First Born: Providing the Tools for Parents to Joyfully Raise a Healthy, Well-developed Child
Alison Ticknor, a telecommunications engineer who works from home in Los Alamos, and her husband, Dr. Chris Ticknor, a theoretical physicist at Los Alamos National Laboratory, have multiple scientific degrees, but no training on becoming a mom and dad.
When they moved to Los Alamos, Alison was pregnant and learned about First Born, which supported the couple through the first two and a half years of daughter Nora’s life—and the two months before she was born.
The giggling toddler “graduated” at age three.
The Ticknors are among Los Alamos’ career-oriented, first-time parents without family nearby who benefit from First Born home visits. Each county’s program reflects the community it serves. The Los Alamos program serves families from China and India and other countries, where cultural norms may vary—but each family has the same goal: to rear a healthy, well-developed child.
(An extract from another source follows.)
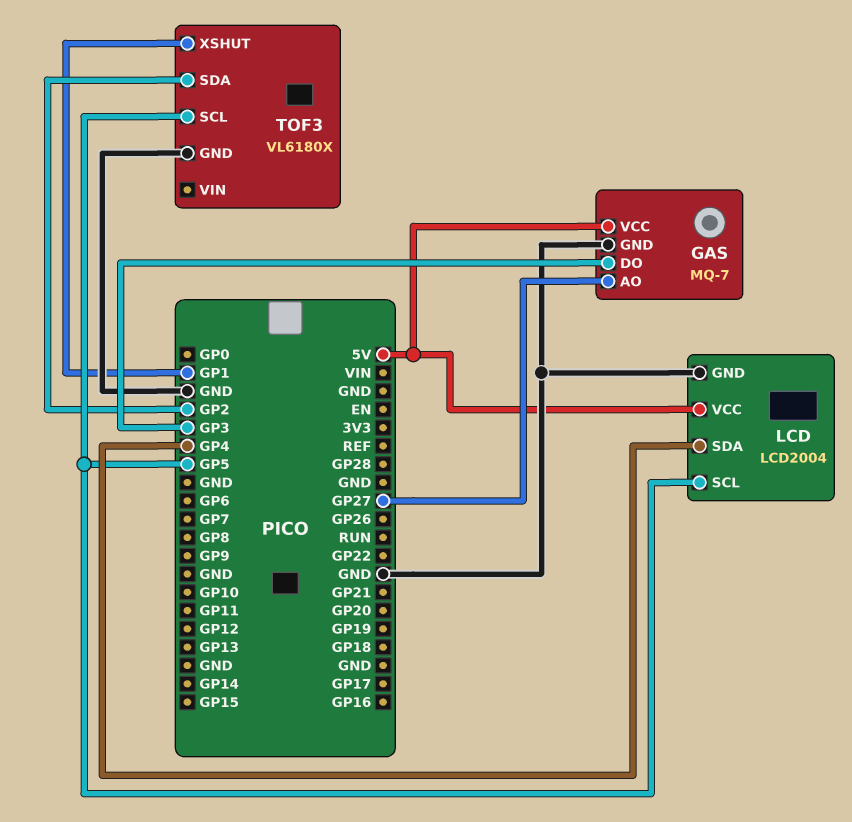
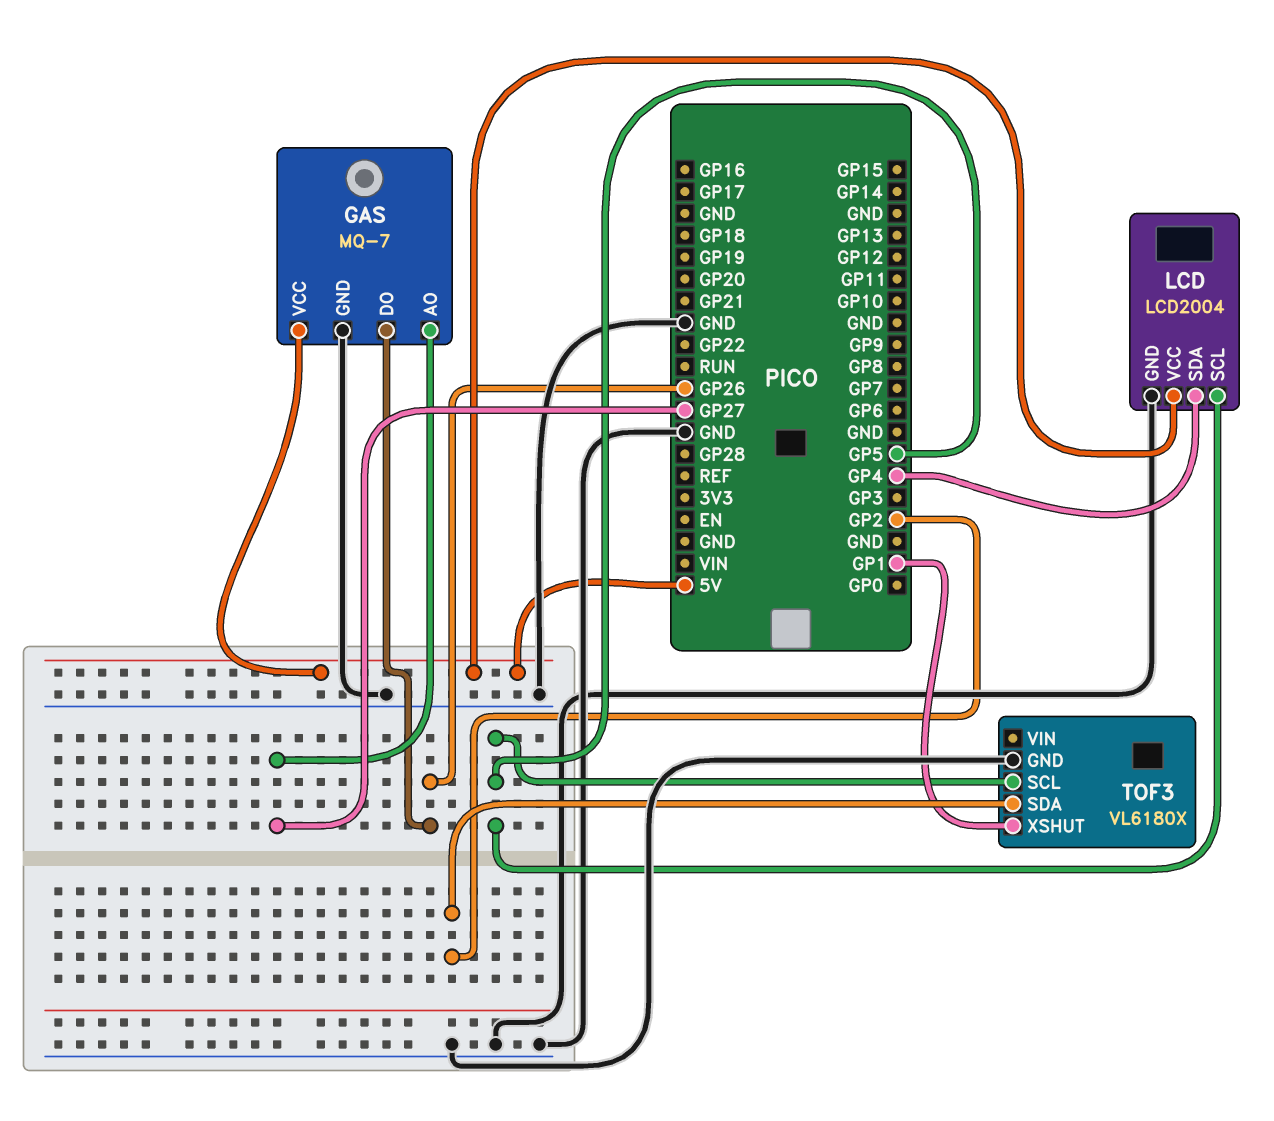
GAS pin DO: GP3 -> GP26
What touches me about First Born is seeing how deeply all parents love their children and want to be good parents. They just need to learn how.
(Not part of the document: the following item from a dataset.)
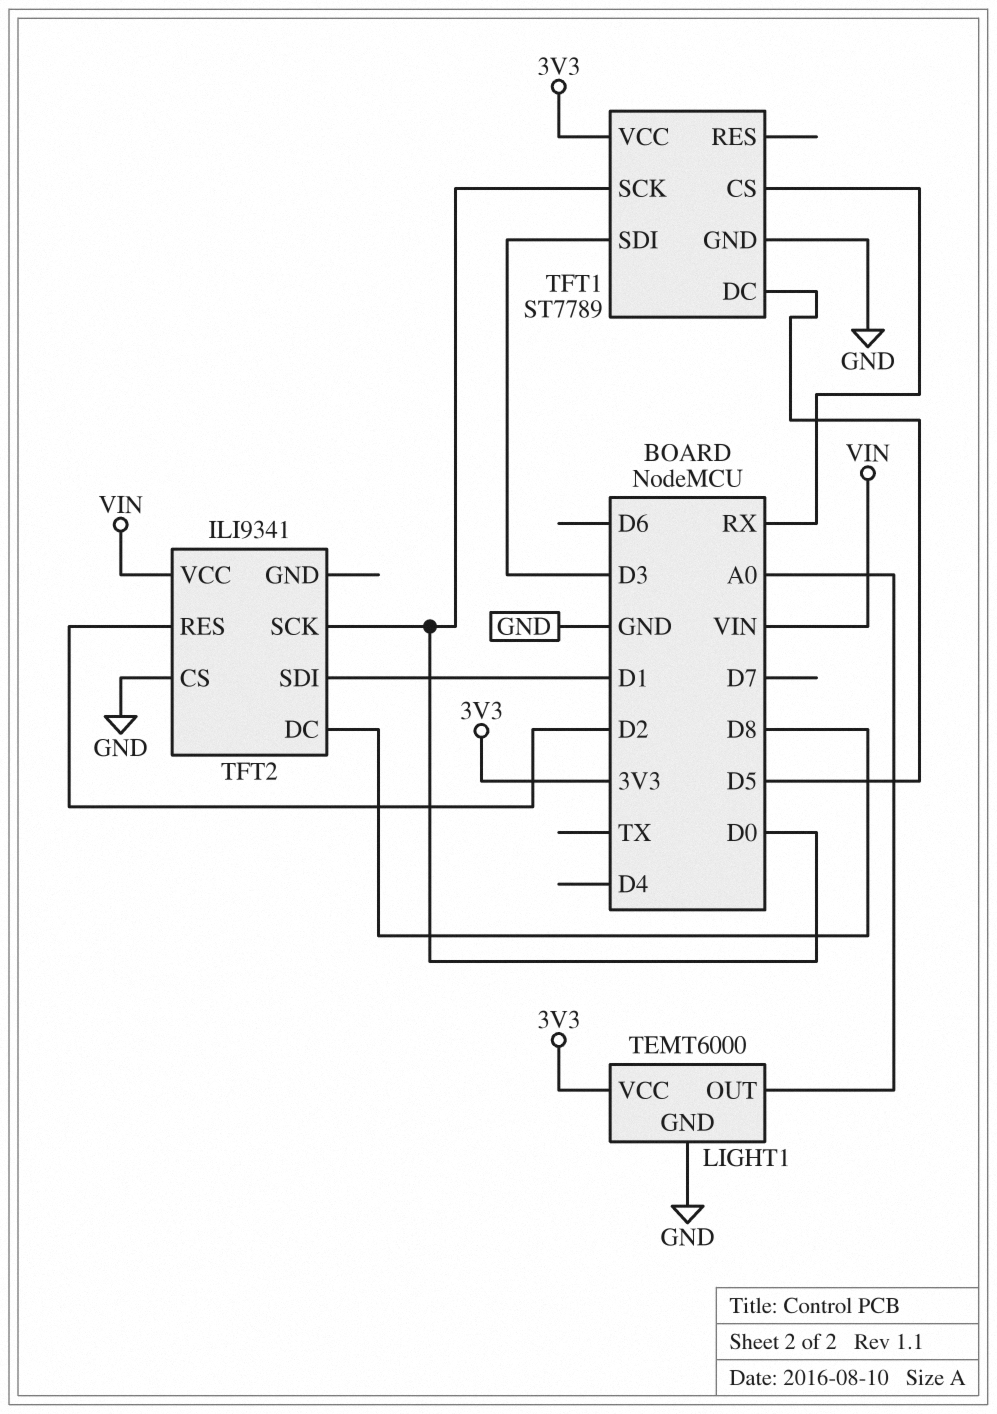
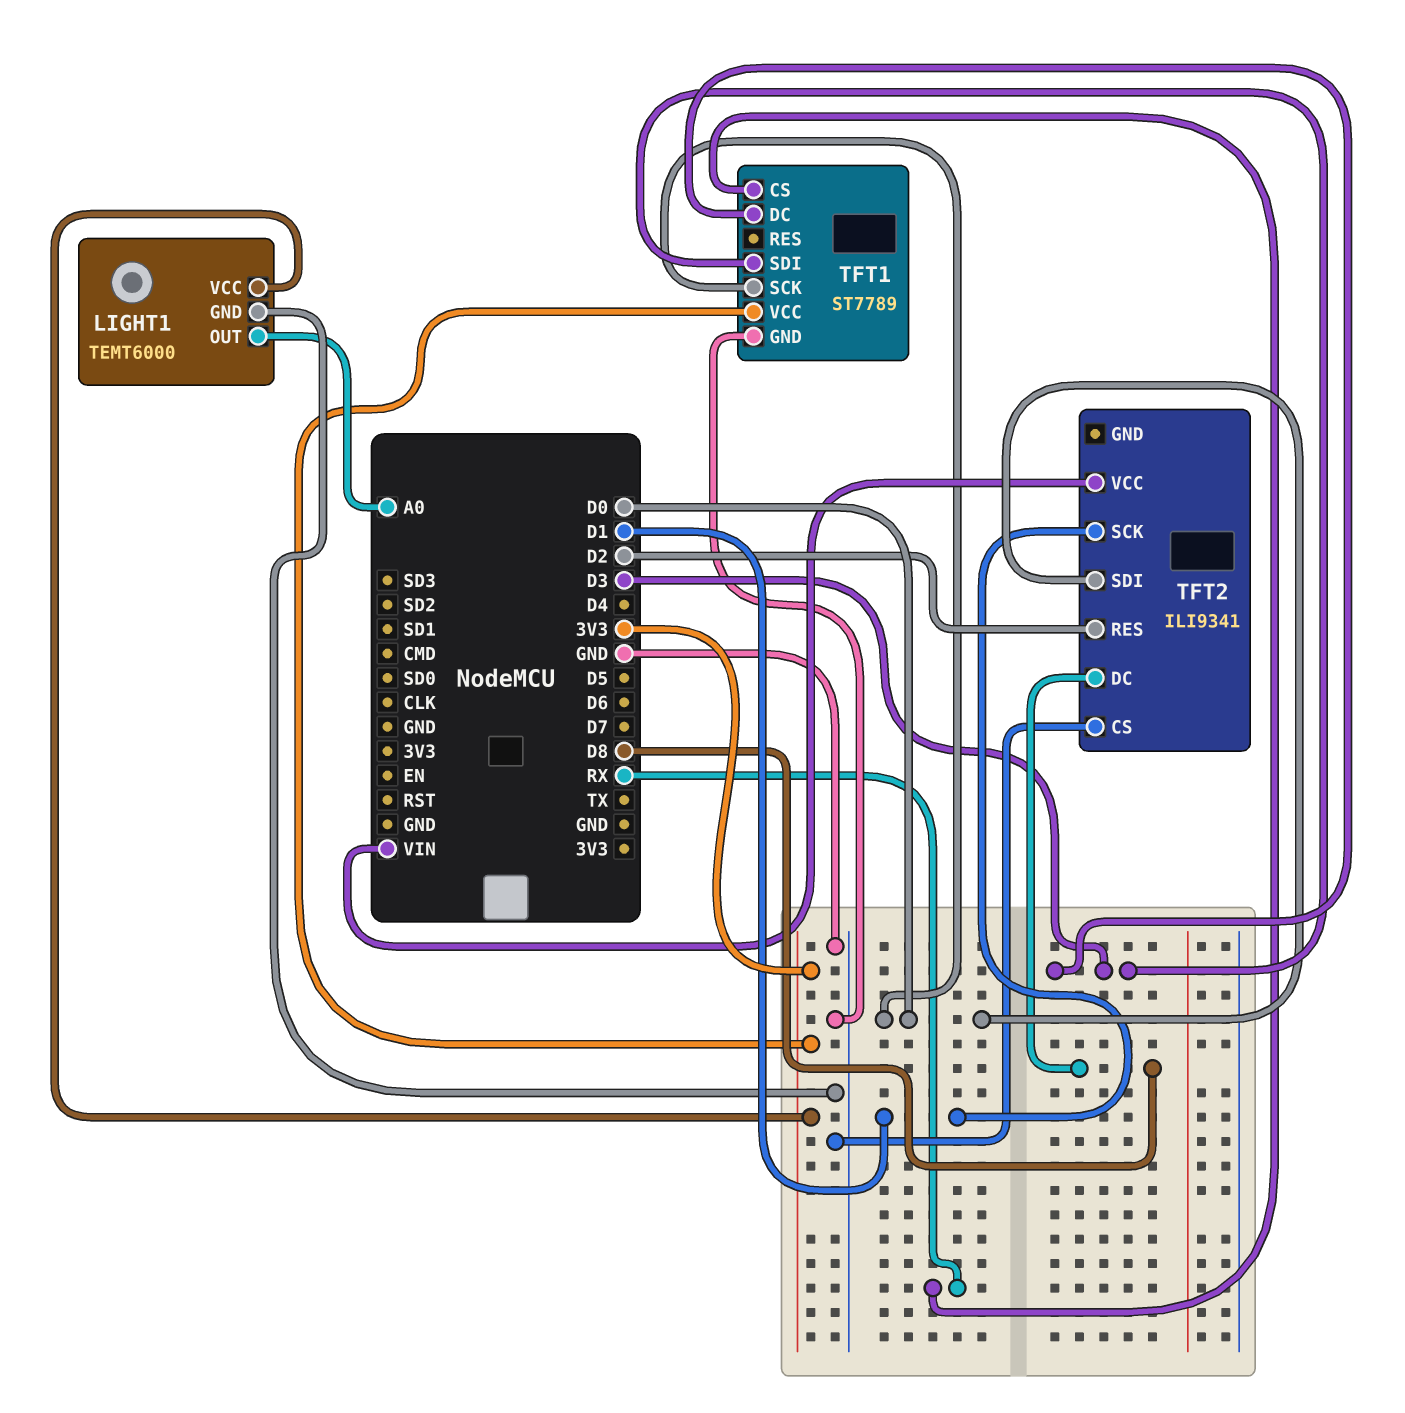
TFT1 pin DC: D5 -> D3
TFT2 pin SCK: D0 -> D1
TFT2 pin SDI: D1 -> D0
–Anna Marie Garcia, LANL Foundation Early Childhood Initiative Director
Like all first-time parents, the Ticknors had questions: about nursing, nutrition, safety-proofing their two-story home, setting limits, and how Nora ranks developmentally. Home visitor Kelley Baer, who reared her own children in Los Alamos, came armed “like the welcome wagon” with lists of local family services and weekly parenting guidance.
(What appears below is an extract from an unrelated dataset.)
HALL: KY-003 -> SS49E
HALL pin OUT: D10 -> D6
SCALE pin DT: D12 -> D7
Baer and Alison talked about strong daughters: a child who is level headed, has a core sense of self, and lives in hope, not fear. Even though at an early age, it was clear Nora would be that girl.
With the early support of First Born, the Ticknors have the parenting tools and confidence to joyfully raise their daughter.
Photo: First Born Los Alamos home visitor Kelley Baer (left) listens as Alison Ticknor reads to her daughter, Nora, during a homevisit.